Fin dai tempi del Ventennio, i rapporti tra mafia ed estrema destra hanno vissuto epoche in cui si sono alternate conflittualità e collusione. Ancora oggi c’è molta disinformazione sulle politiche del duce in Sicilia in merito al crimine organizzato. È infatti arcinoto come ai suoi grotteschi e anacronistici simpatizzanti odierni piaccia riempirsi la bocca con la fake news che “quando c’era lui la mafia fu sconfitta”, notizia che veniva già millantata dalla propaganda fascista del tempo. Come oggi invece sappiamo, durante il Ventennio a Palermo fu fatta una giustizia molto sommaria e, come ricordò Leonardo Sciascia una trentina di anni fa in uno storico articolo sul Corriere Della Sera, la notizia infondata della sconfitta della mafia fornì ai fascisti veri un vero e proprio scudo sotto il quale operare indisturbatamente.
A distanza di quasi cento anni dal primo governo Mussolini, i rapporti tra associazioni criminali ed esponenti di partiti di estrema destra hanno subito notevoli cambiamenti, ma non sembrano essersi interrotti. Ad esempio ad Ostia, in occasione delle elezioni del 2017, è stata dimostrata una certa simpatia reciproca tra alcuni rappresentati di vertice di Casapound ed esponenti del violento clan Spada. Negli ultimi giorni, però, è emersa una notizia che, se fosse confermata, avrebbe del clamoroso. Secondo quanto emerge da un’inchiesta del settimanale “L’Espresso” parrebbe infatti che Roberto Fiore abbia aiutato in passato un ex boss di camorra a violare il 41 bis. I fatti raccontati dal settimanale fanno riferimento al periodo in cui l’attuale leader di Forza Nuova era parlamentare europeo. Pare che, avvalendosi della sua carica, Fiore si recò con alcuni accompagnatori presso la Casa Circondariale di Viterbo dove era detenuto Antonio Varriale, uno dei capi della camorra.
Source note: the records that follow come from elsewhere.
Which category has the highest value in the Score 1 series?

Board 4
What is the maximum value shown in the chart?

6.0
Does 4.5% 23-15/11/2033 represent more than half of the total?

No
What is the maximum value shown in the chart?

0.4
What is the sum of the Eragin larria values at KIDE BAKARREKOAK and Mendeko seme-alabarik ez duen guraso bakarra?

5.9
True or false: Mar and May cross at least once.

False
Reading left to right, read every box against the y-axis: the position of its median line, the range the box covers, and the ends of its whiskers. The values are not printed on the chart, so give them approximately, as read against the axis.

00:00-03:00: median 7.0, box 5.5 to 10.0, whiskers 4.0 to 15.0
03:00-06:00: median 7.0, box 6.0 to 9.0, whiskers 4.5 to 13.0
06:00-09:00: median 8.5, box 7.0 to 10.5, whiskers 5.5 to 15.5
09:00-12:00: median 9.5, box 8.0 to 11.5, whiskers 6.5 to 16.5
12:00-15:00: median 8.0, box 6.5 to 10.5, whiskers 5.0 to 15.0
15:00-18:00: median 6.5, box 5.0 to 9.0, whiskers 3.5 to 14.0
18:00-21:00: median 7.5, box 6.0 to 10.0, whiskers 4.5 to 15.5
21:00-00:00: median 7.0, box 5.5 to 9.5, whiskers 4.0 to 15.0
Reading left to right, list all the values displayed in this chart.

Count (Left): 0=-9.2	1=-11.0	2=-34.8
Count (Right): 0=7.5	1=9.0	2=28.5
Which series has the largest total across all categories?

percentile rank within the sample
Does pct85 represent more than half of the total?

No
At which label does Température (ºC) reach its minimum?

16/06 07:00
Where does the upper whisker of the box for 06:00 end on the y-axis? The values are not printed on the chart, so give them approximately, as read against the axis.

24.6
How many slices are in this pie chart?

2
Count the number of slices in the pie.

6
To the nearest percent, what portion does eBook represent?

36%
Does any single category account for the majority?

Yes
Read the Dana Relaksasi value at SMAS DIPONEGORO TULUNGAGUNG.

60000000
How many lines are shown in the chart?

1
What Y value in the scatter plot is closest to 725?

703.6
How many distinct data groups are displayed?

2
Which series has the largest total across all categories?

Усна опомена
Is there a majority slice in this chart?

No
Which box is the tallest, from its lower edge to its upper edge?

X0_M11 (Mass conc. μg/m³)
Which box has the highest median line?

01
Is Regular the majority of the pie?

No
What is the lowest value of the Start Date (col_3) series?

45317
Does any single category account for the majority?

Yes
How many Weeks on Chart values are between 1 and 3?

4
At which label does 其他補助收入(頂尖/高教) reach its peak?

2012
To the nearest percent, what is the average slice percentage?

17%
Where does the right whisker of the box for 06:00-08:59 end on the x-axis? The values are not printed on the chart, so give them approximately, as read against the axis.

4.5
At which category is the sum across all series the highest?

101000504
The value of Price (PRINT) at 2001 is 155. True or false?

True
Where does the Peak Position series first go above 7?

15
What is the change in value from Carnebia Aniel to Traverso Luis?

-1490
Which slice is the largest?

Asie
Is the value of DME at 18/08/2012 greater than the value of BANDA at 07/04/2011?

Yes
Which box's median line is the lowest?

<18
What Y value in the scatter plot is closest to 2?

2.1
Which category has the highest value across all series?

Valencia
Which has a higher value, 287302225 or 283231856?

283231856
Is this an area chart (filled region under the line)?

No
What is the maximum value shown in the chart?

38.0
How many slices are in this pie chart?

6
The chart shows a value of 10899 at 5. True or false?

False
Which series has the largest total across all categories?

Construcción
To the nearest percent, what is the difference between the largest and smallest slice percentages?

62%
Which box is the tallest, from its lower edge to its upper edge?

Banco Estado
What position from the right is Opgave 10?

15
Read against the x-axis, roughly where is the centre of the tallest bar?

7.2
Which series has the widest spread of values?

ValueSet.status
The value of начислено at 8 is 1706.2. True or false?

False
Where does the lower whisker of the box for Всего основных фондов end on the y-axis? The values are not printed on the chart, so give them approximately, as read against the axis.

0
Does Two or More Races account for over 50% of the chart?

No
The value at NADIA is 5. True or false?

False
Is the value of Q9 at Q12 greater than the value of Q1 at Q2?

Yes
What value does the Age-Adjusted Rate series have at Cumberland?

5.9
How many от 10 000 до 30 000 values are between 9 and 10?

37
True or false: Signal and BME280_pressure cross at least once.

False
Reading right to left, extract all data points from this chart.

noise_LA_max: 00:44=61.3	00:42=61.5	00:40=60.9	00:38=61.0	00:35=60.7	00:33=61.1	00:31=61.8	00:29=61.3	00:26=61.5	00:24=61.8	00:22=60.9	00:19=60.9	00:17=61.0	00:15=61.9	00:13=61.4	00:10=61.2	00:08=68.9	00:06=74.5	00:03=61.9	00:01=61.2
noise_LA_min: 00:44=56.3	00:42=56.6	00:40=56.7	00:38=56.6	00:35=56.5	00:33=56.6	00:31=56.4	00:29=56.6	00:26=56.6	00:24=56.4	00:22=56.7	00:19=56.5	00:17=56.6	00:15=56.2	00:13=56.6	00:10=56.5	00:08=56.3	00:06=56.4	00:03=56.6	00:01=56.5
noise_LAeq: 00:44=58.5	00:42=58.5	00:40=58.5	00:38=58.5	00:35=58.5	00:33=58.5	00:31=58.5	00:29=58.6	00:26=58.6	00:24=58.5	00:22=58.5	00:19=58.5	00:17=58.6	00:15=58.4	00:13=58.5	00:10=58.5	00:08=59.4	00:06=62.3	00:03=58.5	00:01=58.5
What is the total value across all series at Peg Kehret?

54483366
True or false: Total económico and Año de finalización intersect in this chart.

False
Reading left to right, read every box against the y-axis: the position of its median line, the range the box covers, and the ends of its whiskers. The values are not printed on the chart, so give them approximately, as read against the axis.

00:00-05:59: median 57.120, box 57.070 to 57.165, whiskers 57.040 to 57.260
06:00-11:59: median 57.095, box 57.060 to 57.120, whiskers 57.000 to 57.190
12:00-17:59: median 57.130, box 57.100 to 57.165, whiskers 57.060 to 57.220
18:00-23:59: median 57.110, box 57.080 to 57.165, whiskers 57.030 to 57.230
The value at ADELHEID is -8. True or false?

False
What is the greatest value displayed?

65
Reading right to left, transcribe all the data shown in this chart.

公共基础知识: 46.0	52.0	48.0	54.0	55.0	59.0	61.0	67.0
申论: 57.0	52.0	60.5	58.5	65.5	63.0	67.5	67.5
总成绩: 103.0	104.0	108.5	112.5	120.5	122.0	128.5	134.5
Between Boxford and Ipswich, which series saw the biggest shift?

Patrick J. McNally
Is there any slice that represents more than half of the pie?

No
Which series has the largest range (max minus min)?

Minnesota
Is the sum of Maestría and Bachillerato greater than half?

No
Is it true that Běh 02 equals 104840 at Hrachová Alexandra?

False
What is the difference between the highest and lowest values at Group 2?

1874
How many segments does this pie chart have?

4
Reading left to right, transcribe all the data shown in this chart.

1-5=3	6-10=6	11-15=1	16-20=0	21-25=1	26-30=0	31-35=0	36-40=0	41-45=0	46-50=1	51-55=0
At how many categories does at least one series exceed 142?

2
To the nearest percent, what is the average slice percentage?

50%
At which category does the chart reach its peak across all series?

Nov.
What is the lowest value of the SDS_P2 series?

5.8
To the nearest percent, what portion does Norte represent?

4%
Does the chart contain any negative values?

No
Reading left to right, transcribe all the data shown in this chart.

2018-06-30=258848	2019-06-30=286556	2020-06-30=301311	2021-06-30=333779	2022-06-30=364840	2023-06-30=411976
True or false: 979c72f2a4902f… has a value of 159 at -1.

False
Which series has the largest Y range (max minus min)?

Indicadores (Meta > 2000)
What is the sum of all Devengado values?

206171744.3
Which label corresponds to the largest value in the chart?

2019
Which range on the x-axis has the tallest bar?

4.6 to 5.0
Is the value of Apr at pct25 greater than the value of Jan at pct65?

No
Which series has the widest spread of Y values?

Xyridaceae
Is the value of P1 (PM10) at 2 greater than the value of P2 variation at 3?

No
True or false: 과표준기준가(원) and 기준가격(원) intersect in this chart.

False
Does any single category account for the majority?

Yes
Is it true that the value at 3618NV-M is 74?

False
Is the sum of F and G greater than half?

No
Nell’incontro tra Fiore e Varriale sarebbe stato presente anche un accompagnatore che fu riconosciuto solo successivamente come il fratello del boss. Questo episodio, se fosse confermato, rappresenterebbe una gravissima violazione dell’articolo 41-bis. Il dispositivo di legge, istituito nel 1975, dopo la strage di Capaci fu allargato nella sua applicazione a chi faceva parte di organizzazioni criminali. Lo scopo di questo accorgimento era quello di limitare al massimo tutti i contatti con l’esterno per evitare che i boss continuassero a svolgere le loro operazioni di comando dal carcere, pratica assai diffusa fino all’inizio degli anni ‘90.
Insomma, se quanto raccontato dall’Espresso trovasse riscontri, saremmo di fronte a una grave violazione del 41 bis, regime che negli ultimi anni si è ammorbidito non poco, evidenziando alcune clamorose falle come quella raccontata. Fanno specie le recenti parole del procuratore di Napoli, Giovanni Melillo, che ha raccontato una realtà sconcertante descrivendo il carcere come un “luogo dove lo Stato esercita un’assai limitata capacità di controllo, dove dominano organizzazioni mafiose, dove entrano quotidianamente i cellulari e non li sequestriamo neanche più tanti sono”. In regime di carcere duro la musica non cambia più di tanto; secondo Melillo infatti “i controlli sono saltuari e non vi è alcuna seria aspettativa dei limiti del 41 bis”. Una denuncia sconcertante che non può rimanere inascoltata.